Stefanadis Christodoulos, Toutouzas Konstantinos, Tsiamis Eleftherios, Vavuranakis Manolis, Tsioufis Costas, Stefanadi Elli, Boudoulas Harisios
First Department of Cardiology, Athens Medical School, Hippokration Hospital, Athens, Greece.
Atherosclerosis. 2007 Jun;192(2):396-400. doi: 10.1016/j.atherosclerosis.2006.05.038. Epub 2006 Jul 3.
Although previous studies have shown systemic inflammatory activation the relation with the local plaque inflammatory activation has not been extensively studied. The present study investigated the relation between local and systemic inflammatory activation in patients with coronary artery disease and the impact of atorvastatin treatment. We included 215 patients undergoing percutaneous coronary intervention; of them 140 were treated with atorvastatin. Patients with stable angina (SA) and acute coronary syndromes (ACS) were included. Systemic inflammation was assessed by serum C-reactive protein (CRP), soluble adhesion molecules levels and local plaque inflammatory activation by coronary thermography. Temperature difference (DeltaT) was assigned as the difference between the proximal vessel wall temperature from the maximal temperature at the culprit plaque. Patients with ACS (n=78) had increased DeltaT compared to patients with SA (n=137) (0.16+/-0.10 degrees C versus 0.08+/-0.07 degrees C, P<0.001). Patients treated with atorvastatin had lower DeltaT compared to untreated patients (0.10+/-0.07 degrees C versus 0.15+/-0.10 degrees C, P<0.01). DeltaT was less in the treated group compared to the untreated group in patients with SA and ACS (ACS: 0.13+/-0.08 degrees C versus 0.20+/-0.11 degrees C, P<0.01, SA: 0.08+/-0.06 degrees C versus 0.13+/-0.08 degrees C, P=0.03). Although a correlation was found between CRP levels and DeltaT (R=0.29, P<0.01), in certain groups a discrepancy between CRP levels and DeltaT was observed. In 25% of patients with low DeltaT CRP levels were >1mg/dl and in 35.5% of patients with high DeltaT CRP was <2mg/dl. The correlation between soluble adhesion molecules and DeltaT did not reach statistical significance. Although there is a correlation between widespread and local inflammatory activation in patients with coronary artery disease, a discrepancy between culprit plaque and systemic inflammatory activation is observed. Atorvastatin has a parallel effect on systemic and local inflammatory process in patients with coronary artery disease.

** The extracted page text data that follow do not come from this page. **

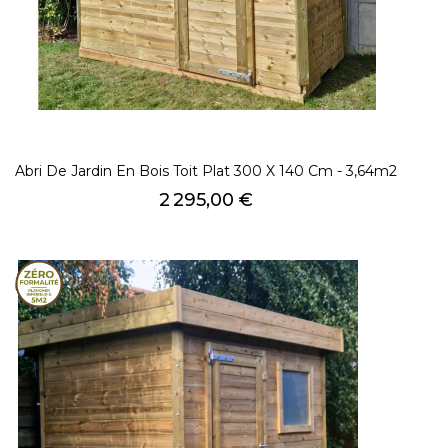
Abri De Jardin En Bois Toit Plat 300 X 140 Cm - 3,64m2
Prix
2 295,00 €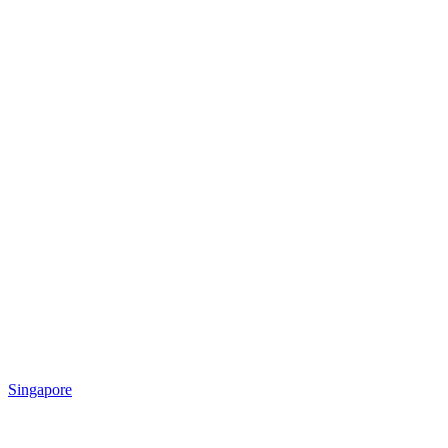
Singapore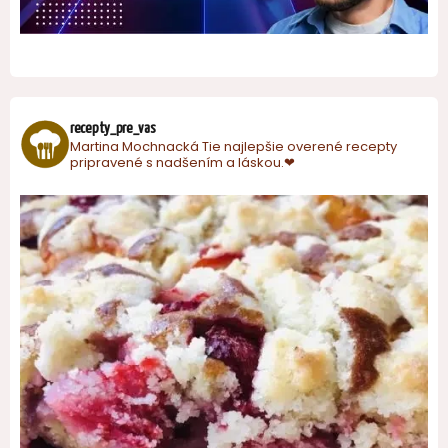
recepty_pre_vas
Martina Mochnacká
Tie najlepšie overené recepty
pripravené s nadšením a láskou.❤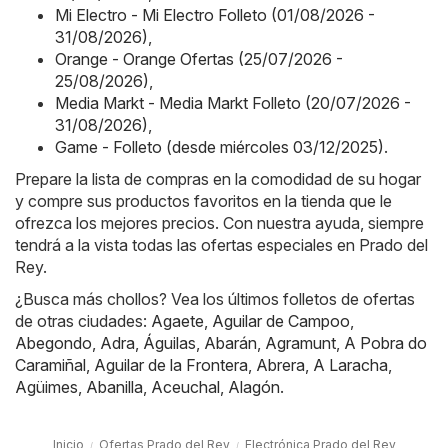
Mi Electro - Mi Electro Folleto (01/08/2026 -
31/08/2026)
,
Orange - Orange Ofertas (25/07/2026 -
25/08/2026)
,
Media Markt - Media Markt Folleto (20/07/2026 -
31/08/2026)
,
Game - Folleto (desde miércoles 03/12/2025)
.
Prepare la lista de compras en la comodidad de su hogar
y compre sus productos favoritos en la tienda que le
ofrezca los mejores precios. Con nuestra ayuda, siempre
tendrá a la vista todas las ofertas especiales en Prado del
Rey.
¿Busca más chollos? Vea los últimos folletos de ofertas
de otras ciudades:
Agaete
,
Aguilar de Campoo
,
Abegondo
,
Adra
,
Águilas
,
Abarán
,
Agramunt
,
A Pobra do
Caramiñal
,
Aguilar de la Frontera
,
Abrera
,
A Laracha
,
Agüimes
,
Abanilla
,
Aceuchal
,
Alagón
.
Inicio
Ofertas Prado del Rey
Electrónica Prado del Rey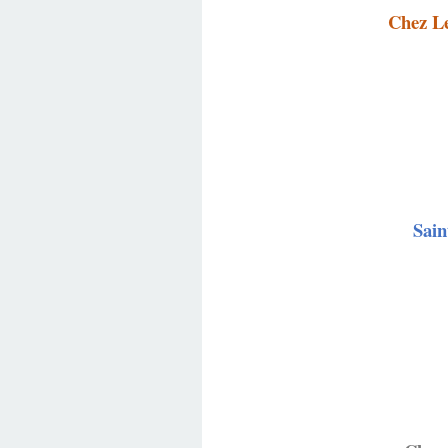
Chez Le
Sain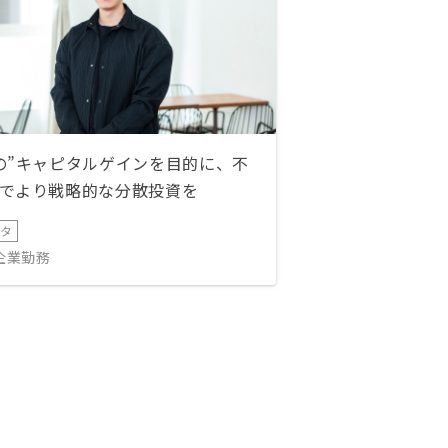
の”キャピタルゲインを目的に、不
でより戦略的な分散投資を
ータ
IT企業勤務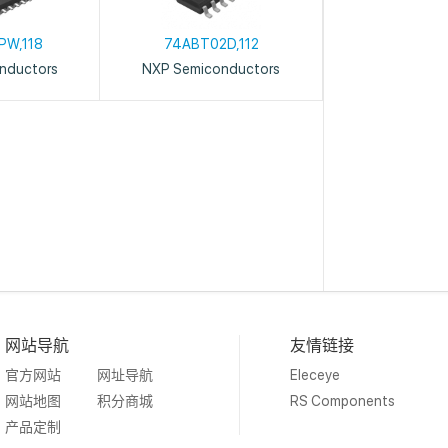
PW,118
74ABT02D,112
nductors
NXP Semiconductors
网站导航
友情链接
官方网站
网址导航
Eleceye
网站地图
积分商城
RS Components
产品定制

尽管先前的研究已显示全身炎症激活,但局部斑块炎症激活与之的关系尚未得到广泛研究。本研究调查了冠心病患者局部和全身炎症激活之间的关系以及阿托伐他汀治疗的影响。我们纳入了215例行经皮冠状动脉介入治疗的患者;其中140例接受了阿托伐他汀治疗。纳入了稳定型心绞痛(SA)和急性冠状动脉综合征(ACS)患者。通过血清C反应蛋白(CRP)、可溶性黏附分子水平评估全身炎症,通过冠状动脉热成像评估局部斑块炎症激活。温度差(ΔT)定义为罪犯斑块处最高温度与近端血管壁温度之差。与SA患者(n = 137)相比,ACS患者(n = 78)的ΔT升高(0.16±0.10℃对0.08±0.07℃,P < 0.001)。与未治疗患者相比,接受阿托伐他汀治疗的患者ΔT更低(0.10±0.07℃对0.15±0.10℃,P < 0.01)。在SA和ACS患者中,治疗组的ΔT低于未治疗组(ACS:0.13±0.08℃对0.20±0.11℃,P < 0.01;SA:0.08±0.06℃对0.13±0.08℃,P = 0.03)。尽管发现CRP水平与ΔT之间存在相关性(R = 0.29,P < 0.01),但在某些组中观察到CRP水平与ΔT之间存在差异。在25%的低ΔT患者中,CRP水平>1mg/dl,在35.5%的高ΔT患者中,CRP <2mg/dl。可溶性黏附分子与ΔT之间的相关性未达到统计学意义。尽管冠心病患者广泛炎症激活与局部炎症激活之间存在相关性,但观察到罪犯斑块炎症激活与全身炎症激活之间存在差异。阿托伐他汀对冠心病患者的全身和局部炎症过程具有平行作用。